- _ABOUT THIS EXERCISE_: Print every line of the material below exactly as it stands, but omit the pictures.

WORKING DATA Start Marker

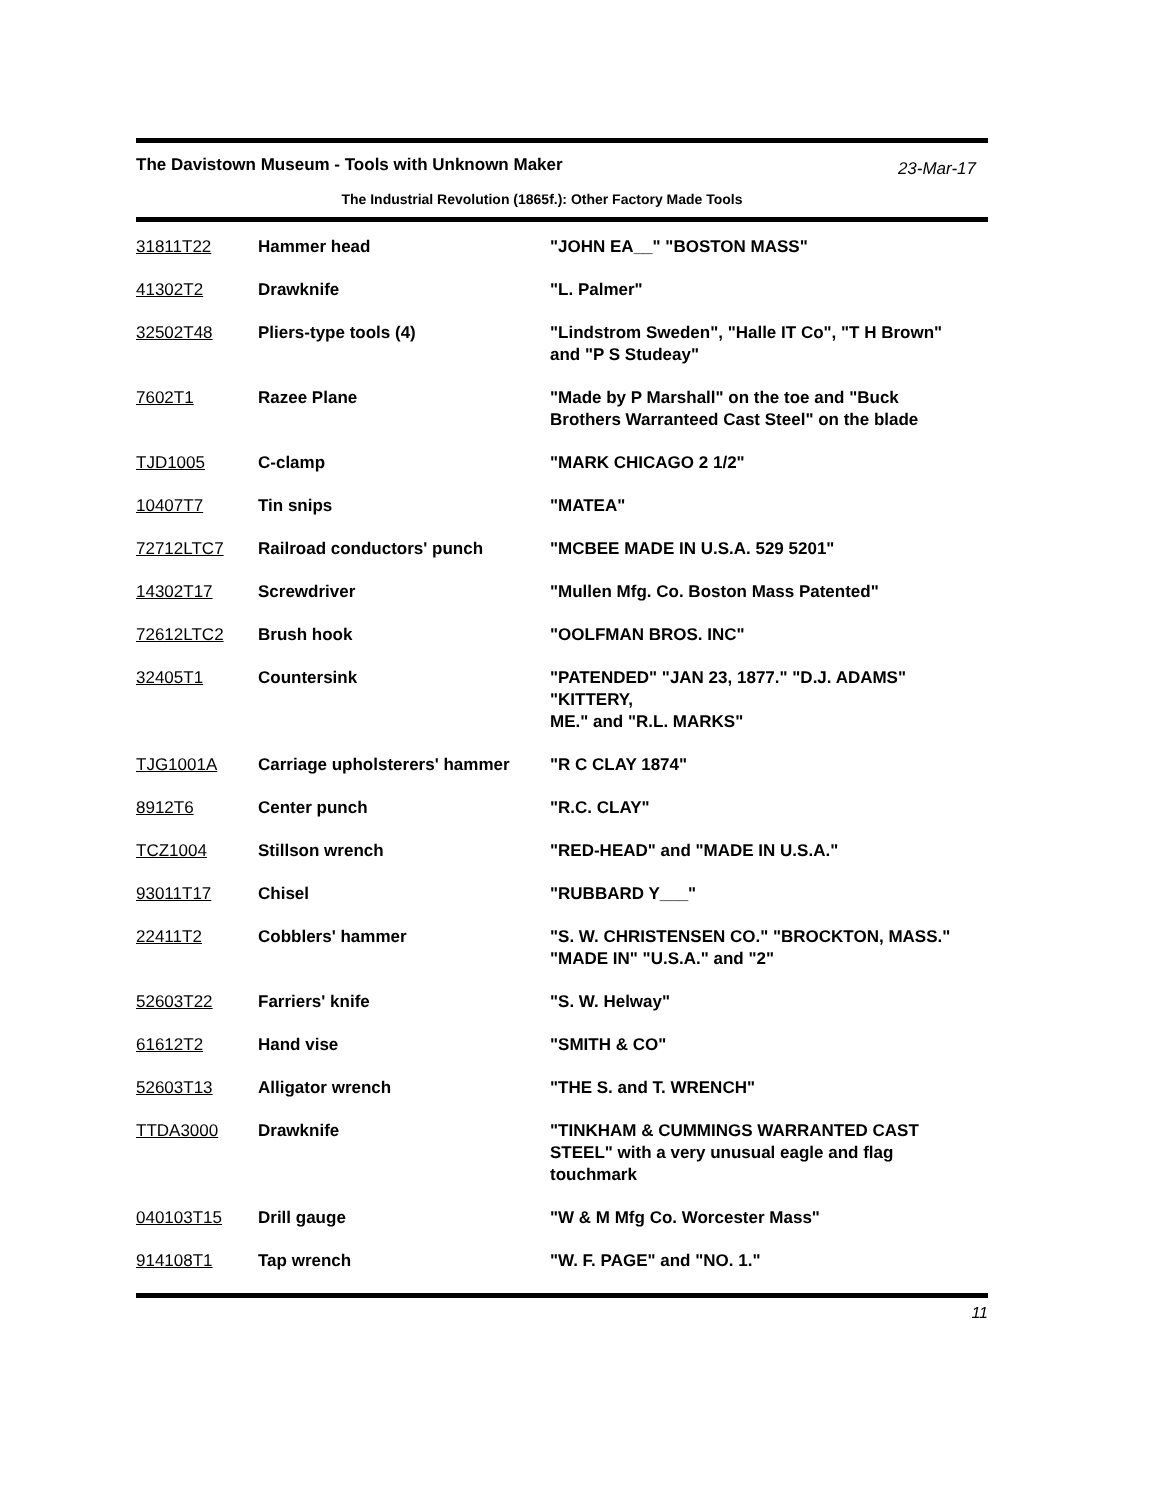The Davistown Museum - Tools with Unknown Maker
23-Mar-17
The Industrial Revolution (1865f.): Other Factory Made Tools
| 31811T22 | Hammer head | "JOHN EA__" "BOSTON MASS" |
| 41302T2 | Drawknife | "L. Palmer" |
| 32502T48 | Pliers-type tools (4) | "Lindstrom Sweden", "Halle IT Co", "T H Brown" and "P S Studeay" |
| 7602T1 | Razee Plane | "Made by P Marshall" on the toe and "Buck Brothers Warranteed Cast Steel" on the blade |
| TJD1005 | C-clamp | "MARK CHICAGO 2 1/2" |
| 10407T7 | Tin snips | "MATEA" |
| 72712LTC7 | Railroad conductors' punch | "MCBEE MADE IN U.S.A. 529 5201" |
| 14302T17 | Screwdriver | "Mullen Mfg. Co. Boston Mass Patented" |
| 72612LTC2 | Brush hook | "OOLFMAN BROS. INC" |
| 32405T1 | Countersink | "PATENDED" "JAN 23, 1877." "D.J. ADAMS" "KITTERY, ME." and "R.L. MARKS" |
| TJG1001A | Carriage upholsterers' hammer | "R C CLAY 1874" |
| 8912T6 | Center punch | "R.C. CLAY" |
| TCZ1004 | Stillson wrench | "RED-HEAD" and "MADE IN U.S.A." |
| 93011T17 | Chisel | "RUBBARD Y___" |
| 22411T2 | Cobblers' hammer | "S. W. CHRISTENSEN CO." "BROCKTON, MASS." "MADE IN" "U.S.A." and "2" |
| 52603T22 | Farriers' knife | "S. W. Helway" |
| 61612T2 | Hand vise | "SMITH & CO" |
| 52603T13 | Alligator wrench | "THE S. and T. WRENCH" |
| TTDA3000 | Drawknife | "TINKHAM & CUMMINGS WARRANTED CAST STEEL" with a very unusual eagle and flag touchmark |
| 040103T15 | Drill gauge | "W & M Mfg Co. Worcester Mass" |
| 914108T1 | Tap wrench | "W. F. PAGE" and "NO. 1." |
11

WORKING DATA End Marker

- _EXERCISE SOLUTION_:
The Davistown Museum - Tools with Unknown Maker
23-Mar-17
The Industrial Revolution (1865f.): Other Factory Made Tools
| 31811T22 | Hammer head | "JOHN EA__" "BOSTON MASS" |
| 41302T2 | Drawknife | "L. Palmer" |
| 32502T48 | Pliers-type tools (4) | "Lindstrom Sweden", "Halle IT Co", "T H Brown" and "P S Studeay" |
| 7602T1 | Razee Plane | "Made by P Marshall" on the toe and "Buck Brothers Warranteed Cast Steel" on the blade |
| TJD1005 | C-clamp | "MARK CHICAGO 2 1/2" |
| 10407T7 | Tin snips | "MATEA" |
| 72712LTC7 | Railroad conductors' punch | "MCBEE MADE IN U.S.A. 529 5201" |
| 14302T17 | Screwdriver | "Mullen Mfg. Co. Boston Mass Patented" |
| 72612LTC2 | Brush hook | "OOLFMAN BROS. INC" |
| 32405T1 | Countersink | "PATENDED" "JAN 23, 1877." "D.J. ADAMS" "KITTERY, ME." and "R.L. MARKS" |
| TJG1001A | Carriage upholsterers' hammer | "R C CLAY 1874" |
| 8912T6 | Center punch | "R.C. CLAY" |
| TCZ1004 | Stillson wrench | "RED-HEAD" and "MADE IN U.S.A." |
| 93011T17 | Chisel | "RUBBARD Y___" |
| 22411T2 | Cobblers' hammer | "S. W. CHRISTENSEN CO." "BROCKTON, MASS." "MADE IN" "U.S.A." and "2" |
| 52603T22 | Farriers' knife | "S. W. Helway" |
| 61612T2 | Hand vise | "SMITH & CO" |
| 52603T13 | Alligator wrench | "THE S. and T. WRENCH" |
| TTDA3000 | Drawknife | "TINKHAM & CUMMINGS WARRANTED CAST STEEL" with a very unusual eagle and flag touchmark |
| 040103T15 | Drill gauge | "W & M Mfg Co. Worcester Mass" |
| 914108T1 | Tap wrench | "W. F. PAGE" and "NO. 1." |
11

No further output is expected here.